In better news for Ryanair, half year revenue rose 11 per cent to €5.39 billion on the back of preferred boarding and assigned seat booking. But that airline narrowed its full-year profit guidance to between €800 million and €900 million.

Elsewhere, Aer Lingus announced the launch of new routes from Shannon Airport to Paris and Barcelona in a move that is expected to help return the Co Clare airport to growth next year.

Separately, its parent IAG has agreed to buy Spain’s third largest carrier Air Europa for €1 billion in a move designed to transform its hub in Madrid into a rival for Amsterdam, Frankfurt, London and Paris.

Web Summit extravaganza

More than 77,000 people descended on Lisbon this week for the annual tech jamboree known as Web Summit.

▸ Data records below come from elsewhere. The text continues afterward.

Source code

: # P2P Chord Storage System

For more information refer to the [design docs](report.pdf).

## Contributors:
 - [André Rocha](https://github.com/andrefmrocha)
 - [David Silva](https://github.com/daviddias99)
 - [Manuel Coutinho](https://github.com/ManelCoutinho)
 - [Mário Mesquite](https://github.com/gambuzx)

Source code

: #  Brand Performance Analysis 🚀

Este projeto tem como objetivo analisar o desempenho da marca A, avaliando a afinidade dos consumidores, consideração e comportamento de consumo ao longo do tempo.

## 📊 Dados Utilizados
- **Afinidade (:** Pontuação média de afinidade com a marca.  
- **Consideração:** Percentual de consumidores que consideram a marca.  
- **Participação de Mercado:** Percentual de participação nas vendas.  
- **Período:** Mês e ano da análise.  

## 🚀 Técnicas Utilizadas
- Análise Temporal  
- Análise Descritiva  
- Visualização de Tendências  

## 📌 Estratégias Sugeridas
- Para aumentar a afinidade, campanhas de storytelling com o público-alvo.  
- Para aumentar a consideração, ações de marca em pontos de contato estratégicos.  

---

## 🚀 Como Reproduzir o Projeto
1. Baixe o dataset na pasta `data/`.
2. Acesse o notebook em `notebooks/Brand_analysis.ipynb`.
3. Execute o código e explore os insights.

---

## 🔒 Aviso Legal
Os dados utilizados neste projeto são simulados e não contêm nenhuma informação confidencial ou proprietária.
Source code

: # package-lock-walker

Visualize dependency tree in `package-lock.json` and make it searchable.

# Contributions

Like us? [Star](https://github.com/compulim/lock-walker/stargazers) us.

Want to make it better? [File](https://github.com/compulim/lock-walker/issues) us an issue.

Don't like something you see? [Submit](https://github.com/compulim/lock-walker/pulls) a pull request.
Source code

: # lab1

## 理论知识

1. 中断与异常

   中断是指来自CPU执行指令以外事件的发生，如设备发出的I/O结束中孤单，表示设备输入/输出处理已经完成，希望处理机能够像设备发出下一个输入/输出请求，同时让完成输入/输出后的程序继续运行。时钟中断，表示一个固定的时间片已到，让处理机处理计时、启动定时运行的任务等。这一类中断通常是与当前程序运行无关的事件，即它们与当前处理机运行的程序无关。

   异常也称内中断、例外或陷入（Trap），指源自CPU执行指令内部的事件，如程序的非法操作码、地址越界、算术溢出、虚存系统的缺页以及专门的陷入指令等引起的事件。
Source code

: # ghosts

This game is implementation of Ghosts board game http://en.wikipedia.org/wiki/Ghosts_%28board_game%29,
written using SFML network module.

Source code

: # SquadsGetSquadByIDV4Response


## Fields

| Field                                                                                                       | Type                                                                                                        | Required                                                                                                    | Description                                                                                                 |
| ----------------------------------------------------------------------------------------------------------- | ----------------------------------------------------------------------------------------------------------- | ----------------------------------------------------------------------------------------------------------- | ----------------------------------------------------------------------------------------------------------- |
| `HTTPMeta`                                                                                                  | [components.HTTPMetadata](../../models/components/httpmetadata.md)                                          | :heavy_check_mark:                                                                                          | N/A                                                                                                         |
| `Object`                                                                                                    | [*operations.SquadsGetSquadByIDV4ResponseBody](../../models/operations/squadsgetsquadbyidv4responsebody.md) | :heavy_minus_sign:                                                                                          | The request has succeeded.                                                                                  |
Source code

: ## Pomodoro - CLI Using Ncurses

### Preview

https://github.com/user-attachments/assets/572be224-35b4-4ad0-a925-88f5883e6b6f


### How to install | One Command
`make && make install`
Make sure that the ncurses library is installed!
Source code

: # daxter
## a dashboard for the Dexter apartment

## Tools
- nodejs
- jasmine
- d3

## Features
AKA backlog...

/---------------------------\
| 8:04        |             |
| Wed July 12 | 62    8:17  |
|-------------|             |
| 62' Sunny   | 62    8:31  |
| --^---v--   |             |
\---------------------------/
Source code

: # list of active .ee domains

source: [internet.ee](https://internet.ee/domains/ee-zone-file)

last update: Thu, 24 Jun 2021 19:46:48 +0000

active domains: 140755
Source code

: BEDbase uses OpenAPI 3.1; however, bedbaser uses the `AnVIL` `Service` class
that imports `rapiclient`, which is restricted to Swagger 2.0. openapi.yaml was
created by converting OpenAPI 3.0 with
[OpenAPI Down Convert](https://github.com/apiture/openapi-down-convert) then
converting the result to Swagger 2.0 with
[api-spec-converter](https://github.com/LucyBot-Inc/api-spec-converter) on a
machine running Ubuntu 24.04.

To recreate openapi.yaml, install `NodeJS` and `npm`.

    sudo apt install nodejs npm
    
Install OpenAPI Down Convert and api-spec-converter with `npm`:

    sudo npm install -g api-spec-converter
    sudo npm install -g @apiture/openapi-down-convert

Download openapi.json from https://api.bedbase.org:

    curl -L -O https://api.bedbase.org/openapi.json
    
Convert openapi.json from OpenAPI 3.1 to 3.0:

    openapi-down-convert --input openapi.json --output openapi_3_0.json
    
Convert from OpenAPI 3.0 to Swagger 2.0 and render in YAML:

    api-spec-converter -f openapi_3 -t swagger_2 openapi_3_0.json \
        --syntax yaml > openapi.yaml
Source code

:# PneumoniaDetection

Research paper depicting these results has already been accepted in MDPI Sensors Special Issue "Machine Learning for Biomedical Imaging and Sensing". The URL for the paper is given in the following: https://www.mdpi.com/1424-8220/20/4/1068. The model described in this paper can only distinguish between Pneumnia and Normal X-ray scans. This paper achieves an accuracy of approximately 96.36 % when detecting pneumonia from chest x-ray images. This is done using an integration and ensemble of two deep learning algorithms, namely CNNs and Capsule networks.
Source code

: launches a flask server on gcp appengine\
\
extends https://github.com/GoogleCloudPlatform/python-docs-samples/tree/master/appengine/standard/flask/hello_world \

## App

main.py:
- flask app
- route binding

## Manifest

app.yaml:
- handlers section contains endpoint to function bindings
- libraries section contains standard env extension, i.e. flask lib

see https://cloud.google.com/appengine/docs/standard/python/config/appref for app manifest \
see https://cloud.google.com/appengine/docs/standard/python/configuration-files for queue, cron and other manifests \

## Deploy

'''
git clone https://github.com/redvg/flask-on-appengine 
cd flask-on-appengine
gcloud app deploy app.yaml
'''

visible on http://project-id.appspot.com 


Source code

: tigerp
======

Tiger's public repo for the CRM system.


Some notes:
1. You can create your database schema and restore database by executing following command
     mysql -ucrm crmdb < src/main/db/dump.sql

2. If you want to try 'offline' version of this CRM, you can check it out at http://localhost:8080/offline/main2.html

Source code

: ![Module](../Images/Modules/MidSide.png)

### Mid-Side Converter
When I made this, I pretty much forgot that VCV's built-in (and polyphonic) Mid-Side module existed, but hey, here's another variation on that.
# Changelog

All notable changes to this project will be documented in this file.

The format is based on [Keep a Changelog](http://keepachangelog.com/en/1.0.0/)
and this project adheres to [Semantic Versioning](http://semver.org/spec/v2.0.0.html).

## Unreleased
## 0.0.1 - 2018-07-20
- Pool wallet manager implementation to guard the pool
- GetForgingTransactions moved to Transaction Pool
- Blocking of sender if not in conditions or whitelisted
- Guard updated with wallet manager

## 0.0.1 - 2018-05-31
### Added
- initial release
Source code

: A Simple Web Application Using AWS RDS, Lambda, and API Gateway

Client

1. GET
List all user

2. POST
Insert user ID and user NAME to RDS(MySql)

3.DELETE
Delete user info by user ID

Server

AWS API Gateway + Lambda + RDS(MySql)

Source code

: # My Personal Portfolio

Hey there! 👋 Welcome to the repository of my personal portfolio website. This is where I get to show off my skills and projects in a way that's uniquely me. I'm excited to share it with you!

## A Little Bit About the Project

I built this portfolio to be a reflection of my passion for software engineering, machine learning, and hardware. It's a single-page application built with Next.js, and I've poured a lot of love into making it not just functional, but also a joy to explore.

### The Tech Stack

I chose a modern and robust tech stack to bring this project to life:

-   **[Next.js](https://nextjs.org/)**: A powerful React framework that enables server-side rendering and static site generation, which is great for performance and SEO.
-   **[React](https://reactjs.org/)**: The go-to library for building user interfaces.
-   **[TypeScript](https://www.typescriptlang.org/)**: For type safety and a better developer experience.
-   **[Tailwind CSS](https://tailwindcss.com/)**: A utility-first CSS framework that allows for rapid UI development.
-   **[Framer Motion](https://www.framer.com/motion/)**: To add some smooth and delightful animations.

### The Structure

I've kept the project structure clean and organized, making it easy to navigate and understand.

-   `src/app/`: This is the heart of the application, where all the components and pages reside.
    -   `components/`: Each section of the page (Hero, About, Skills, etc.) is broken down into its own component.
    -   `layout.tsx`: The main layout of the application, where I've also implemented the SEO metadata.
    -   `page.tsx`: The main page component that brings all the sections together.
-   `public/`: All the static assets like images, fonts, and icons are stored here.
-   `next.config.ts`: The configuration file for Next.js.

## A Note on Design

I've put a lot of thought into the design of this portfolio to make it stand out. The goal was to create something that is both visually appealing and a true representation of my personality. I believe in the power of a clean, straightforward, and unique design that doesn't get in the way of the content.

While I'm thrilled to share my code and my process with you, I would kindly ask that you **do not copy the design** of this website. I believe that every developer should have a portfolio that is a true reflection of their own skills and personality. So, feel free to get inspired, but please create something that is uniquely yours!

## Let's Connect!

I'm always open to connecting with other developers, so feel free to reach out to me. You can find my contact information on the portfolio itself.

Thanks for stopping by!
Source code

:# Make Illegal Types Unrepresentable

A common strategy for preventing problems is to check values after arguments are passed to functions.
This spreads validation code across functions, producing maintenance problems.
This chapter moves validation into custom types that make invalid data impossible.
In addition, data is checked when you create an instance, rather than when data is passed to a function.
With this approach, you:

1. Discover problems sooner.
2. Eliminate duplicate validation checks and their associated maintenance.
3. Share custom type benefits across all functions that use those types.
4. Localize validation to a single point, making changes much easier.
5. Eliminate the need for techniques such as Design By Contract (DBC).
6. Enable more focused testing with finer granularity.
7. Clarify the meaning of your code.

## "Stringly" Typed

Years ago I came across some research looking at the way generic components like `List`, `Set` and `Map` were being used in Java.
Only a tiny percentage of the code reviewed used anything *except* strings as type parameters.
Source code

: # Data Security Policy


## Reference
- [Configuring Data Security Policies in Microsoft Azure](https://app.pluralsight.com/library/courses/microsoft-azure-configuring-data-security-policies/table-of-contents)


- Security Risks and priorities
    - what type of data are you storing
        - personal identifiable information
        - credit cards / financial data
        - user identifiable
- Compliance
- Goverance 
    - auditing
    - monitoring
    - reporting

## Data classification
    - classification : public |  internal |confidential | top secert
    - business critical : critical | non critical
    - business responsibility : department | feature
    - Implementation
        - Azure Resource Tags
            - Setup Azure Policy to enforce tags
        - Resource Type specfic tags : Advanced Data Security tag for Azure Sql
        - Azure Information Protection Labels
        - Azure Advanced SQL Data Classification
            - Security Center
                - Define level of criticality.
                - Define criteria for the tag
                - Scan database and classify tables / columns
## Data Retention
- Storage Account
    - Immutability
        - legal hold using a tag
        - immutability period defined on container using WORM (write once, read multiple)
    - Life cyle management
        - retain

Ireland, which famously lost the event to the Portuguese capital in 2016 after its founder Paddy Cosgrove criticised the wifi at Dublin’s RDS, came under fire at this year’s event for its broadband coverage. Microsoft president Brad Smith, whose company employs about 1,500 people in Ireland, used us as an example of a state where large swathes of the population are being “left behind” in terms of internet access.

Other speakers included the EU’s chief Brexit negotiator Michel Barnier and former US intelligence official turned whistleblower Edward Snowden.

Barnier warned that Europe “will not tolerate” unfair economic competition on its doorstep if Britain chooses to “pick and mix” EU trading standards post Brexit, while Snowden said the data-hungry business model of big tech firms was based on “abuse”.

Snowden, addressing close to 20,000 attendees via video link from Russia, said the problem was not with data protection, but data collection. “It is as if it is okay to spy on everyone, as long as the data never leaks,” he said.